Here, the critical events — Defendants' refusal to process and certify Chaitman's invoices for legal services provided to the Trusts — all occurred outside of New York, in Delaware and California. As such, Plaintiffs cannot establish that Defendants are subject to jurisdiction in New York under CPLR 302(a)(3).[4] See CRT Invs., Ltd., 85 AD3d at 471-72Storch v Vigneau, 162 AD2d 241, 242 (1st Dept 1990) ("an injury does not occur in New York within the meaning of CPLR § 302(a)(3) merely because a plaintiff is domiciled in New York and suffers a loss of income here) (citation omitted).

III. Jurisdictional Discovery

Insofar as Plaintiffs seek jurisdictional discovery in the alternative, they have not made a "`sufficient start' to warrant such discovery." Cotia (USA) Ltd., 134 AD3d at 485 (citing Peterson v Spartan Indus., 33 NY2d 463, 467 (1974)SNS Bank v Citibank, 7 AD3d 352, 353 (1st Dept 2004)see also Warck-Meister v Diana Lowenstein Fine Arts, 7 AD3d 351, 352 (1st Dept 2004) ("discovery was not warranted since plaintiff failed to advance any non-conjectural ground to believe that the disclosure sought would be productive of evidence supporting an exercise of jurisdiction over defendants").

Because I dismiss the complaint for lack of jurisdiction, I do not consider the remaining portion of Defendants' motions to dismiss.
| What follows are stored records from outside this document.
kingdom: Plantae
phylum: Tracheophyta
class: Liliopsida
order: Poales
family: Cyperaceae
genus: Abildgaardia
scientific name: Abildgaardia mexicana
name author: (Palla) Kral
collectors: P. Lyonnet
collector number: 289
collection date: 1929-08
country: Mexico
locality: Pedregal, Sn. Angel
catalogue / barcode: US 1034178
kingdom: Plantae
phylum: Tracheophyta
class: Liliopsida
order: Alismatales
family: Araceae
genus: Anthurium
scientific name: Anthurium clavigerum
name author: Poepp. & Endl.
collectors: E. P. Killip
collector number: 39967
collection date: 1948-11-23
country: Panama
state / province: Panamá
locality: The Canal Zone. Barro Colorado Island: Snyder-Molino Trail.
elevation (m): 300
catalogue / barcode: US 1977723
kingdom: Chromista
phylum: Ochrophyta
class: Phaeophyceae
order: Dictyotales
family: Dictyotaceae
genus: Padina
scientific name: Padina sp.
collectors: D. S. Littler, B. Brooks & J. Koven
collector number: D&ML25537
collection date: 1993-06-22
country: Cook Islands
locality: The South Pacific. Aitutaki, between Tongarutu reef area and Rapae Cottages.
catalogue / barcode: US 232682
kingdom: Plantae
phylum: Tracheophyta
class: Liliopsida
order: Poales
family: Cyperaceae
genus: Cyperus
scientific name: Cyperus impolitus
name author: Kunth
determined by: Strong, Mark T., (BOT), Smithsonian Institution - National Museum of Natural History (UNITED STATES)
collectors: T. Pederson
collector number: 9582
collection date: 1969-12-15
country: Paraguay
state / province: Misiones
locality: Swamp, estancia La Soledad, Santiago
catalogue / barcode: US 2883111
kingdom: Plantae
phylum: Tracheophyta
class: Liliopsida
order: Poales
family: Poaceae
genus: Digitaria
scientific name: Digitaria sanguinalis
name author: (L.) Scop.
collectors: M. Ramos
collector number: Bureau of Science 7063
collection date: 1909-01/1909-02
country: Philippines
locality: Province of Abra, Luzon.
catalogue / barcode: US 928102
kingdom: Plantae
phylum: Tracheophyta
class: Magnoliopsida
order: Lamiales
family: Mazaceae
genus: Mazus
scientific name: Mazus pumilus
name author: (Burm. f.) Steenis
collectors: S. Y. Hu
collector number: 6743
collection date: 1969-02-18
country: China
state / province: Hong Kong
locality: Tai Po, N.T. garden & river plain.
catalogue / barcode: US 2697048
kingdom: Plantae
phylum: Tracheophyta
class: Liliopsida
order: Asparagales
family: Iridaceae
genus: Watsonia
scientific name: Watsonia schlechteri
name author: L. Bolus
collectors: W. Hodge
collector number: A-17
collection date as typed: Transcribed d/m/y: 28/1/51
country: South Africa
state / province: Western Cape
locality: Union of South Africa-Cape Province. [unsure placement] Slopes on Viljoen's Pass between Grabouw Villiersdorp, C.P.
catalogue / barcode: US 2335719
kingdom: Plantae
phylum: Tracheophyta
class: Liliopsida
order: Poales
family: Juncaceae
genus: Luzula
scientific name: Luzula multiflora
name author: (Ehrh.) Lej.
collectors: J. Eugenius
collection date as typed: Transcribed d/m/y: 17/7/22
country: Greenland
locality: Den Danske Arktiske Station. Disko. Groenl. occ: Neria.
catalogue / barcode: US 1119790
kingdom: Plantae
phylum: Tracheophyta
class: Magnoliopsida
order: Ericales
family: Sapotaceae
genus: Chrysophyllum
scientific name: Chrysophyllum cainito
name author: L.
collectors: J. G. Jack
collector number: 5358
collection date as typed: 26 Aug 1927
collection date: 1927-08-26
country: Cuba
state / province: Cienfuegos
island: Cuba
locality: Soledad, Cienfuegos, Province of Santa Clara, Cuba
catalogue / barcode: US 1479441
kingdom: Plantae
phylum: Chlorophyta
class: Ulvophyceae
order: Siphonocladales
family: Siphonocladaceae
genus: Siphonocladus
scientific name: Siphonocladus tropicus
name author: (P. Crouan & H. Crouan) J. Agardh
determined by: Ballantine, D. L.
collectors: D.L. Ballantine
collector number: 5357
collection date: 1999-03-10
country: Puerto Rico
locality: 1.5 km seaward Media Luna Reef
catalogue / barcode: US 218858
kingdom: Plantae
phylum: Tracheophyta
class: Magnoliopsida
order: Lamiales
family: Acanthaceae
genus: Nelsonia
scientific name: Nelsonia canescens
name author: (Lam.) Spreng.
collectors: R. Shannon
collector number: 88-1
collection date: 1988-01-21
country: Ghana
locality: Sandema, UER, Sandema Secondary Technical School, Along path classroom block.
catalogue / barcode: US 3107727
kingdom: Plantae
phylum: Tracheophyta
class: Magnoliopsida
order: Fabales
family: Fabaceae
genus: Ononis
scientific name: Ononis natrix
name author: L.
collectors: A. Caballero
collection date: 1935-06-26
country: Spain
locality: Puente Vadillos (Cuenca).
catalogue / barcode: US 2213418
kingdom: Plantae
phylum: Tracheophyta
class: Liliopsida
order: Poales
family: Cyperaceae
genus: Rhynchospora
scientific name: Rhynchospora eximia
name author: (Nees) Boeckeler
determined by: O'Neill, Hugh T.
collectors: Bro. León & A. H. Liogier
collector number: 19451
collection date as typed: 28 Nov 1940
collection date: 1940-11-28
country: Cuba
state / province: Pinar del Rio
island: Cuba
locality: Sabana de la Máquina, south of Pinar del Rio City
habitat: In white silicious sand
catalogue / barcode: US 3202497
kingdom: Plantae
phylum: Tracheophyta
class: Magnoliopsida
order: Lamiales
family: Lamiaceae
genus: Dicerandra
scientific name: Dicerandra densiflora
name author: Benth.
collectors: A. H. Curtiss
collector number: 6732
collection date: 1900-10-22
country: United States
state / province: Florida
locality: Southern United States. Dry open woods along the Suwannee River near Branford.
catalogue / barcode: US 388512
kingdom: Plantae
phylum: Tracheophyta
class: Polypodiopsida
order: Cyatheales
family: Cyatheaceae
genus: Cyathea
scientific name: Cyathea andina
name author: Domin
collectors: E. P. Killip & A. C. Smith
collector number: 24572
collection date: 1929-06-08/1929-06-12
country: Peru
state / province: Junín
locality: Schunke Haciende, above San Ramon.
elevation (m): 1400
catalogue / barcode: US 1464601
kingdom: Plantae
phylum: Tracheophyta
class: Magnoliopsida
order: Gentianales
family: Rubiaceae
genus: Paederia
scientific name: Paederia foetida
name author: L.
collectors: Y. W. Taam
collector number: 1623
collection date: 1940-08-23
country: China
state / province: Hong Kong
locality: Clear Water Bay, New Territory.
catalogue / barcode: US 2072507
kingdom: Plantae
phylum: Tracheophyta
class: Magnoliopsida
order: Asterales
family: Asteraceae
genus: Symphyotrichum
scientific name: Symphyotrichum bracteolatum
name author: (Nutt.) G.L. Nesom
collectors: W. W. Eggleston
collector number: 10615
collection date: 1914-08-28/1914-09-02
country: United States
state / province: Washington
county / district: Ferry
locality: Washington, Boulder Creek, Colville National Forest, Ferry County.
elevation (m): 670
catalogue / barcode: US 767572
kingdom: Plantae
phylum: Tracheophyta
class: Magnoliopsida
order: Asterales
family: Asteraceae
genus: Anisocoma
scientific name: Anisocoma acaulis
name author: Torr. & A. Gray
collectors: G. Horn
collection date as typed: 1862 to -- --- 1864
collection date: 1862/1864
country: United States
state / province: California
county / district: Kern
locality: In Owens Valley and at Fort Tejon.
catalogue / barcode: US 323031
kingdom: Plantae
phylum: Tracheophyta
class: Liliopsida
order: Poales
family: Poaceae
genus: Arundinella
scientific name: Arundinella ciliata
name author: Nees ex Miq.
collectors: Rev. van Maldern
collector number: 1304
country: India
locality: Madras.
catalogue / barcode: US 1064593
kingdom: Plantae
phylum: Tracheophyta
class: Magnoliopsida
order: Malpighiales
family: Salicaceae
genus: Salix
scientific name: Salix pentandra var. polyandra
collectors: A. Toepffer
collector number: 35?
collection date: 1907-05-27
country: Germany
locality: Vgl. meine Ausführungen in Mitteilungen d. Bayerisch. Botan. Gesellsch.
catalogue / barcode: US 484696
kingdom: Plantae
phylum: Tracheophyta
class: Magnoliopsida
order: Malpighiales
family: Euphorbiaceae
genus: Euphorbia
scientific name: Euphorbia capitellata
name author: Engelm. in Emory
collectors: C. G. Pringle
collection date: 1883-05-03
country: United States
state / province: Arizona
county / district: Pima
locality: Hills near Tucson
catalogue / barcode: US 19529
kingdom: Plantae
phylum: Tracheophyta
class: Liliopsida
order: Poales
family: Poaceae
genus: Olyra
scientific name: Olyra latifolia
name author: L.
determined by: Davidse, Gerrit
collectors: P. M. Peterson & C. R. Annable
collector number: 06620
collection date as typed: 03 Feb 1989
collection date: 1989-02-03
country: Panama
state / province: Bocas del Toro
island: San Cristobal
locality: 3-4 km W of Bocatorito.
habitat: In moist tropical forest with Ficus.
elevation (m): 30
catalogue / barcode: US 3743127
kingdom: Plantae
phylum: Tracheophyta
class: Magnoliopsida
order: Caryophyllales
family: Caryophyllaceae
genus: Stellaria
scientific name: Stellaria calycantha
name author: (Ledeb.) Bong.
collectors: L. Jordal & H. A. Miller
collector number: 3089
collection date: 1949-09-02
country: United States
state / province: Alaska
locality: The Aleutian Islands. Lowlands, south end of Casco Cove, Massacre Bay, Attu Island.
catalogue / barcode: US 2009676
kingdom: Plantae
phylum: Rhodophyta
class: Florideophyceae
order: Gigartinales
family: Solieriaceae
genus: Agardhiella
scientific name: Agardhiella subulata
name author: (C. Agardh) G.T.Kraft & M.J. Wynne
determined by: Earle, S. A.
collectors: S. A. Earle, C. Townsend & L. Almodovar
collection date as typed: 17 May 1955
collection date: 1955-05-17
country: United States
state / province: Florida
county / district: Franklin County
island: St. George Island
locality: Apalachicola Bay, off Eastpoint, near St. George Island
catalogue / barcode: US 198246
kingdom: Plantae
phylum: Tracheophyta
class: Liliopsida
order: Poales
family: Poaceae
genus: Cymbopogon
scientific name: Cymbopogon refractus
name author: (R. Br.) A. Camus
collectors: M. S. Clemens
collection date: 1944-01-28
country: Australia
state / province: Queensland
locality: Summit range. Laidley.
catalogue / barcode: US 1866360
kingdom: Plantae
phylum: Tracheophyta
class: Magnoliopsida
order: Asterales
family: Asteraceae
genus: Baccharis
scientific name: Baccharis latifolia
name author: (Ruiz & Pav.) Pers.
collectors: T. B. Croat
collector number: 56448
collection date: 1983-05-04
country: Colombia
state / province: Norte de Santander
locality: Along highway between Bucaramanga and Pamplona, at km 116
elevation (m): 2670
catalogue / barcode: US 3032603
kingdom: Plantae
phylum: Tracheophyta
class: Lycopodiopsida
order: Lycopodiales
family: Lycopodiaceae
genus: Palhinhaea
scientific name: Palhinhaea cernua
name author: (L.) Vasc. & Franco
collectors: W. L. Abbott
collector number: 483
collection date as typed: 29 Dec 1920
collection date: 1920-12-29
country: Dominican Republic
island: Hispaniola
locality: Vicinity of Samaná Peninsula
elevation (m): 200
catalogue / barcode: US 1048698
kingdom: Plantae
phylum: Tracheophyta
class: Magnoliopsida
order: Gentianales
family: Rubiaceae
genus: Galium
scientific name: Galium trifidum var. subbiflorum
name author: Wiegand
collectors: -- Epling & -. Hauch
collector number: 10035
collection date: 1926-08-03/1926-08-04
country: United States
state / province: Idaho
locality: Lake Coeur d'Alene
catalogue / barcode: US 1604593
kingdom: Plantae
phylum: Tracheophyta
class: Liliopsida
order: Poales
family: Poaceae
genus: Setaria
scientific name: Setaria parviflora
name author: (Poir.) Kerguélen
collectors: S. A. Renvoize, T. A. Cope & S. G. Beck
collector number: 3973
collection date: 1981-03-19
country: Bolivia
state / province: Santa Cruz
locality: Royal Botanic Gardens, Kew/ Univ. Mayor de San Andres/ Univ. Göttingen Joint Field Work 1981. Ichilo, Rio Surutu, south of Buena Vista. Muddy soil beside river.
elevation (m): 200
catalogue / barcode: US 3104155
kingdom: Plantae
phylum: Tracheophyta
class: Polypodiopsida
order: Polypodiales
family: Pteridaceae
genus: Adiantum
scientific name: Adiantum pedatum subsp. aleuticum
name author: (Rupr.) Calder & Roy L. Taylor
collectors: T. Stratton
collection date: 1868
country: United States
In accordance with the foregoing, it is

ORDERED that defendant GSS Data Services' motion to dismiss (mot seq. 001) and defendant Wilmington Trust Company's motion to dismiss (mot. seq. 002) are both granted, and the complaint is dismissed in its entirety, with costs and disbursements to defendants as taxed by the Clerk of Court; and it is further

ORDERED that the Clerk is directed to enter judgment accordingly.

This constitutes the decision and order of the Court. 

[1] Specifically, the following entities: The National Collegiate Master Student Loan Trust I, The National Collegiate Master Student Loan Trust 2003-1, 2004-1, 2004-2, 2005-1, 2005-2, 2005-3, 2006-1, 2006-2, 2006-3, 2006-4, 2007-1, 2007-2, 2007-3, and 2007-4, collectively.
[2] Although not relevant for purposes of its motion, Wilmington resigned as Owner Trustee by letter dated June 20, 2017, and it does not appear that a replacement Owner Trustee has been appointed yet. See Hornung Reply Aff., Exs. A-C.
[3] To the extent that Plaintiffs rely on a portion of the Retention Agreement which provides that, "[i]n the event that [Wilmington] is named in its individual capacity in any borrower lawsuit, Chaitman will take steps to have [Wilmington], in its individual capacity removed," this alone does not provide an adequate basis to exercise jurisdiction over Wilmington absent any indication that such services were ever provided to Wilmington.
[4] Moreover, to the extent that the complaint may be construed to contain a claim for tortious interference with contract, plaintiffs fail to allege that defendants intentionally procured the breach "without justification" given the presently live issues surrounding the transfer of ownership. See Lama Holdings Co. v Smith Barney Inc., 88 NY2d 413, 424 (1996).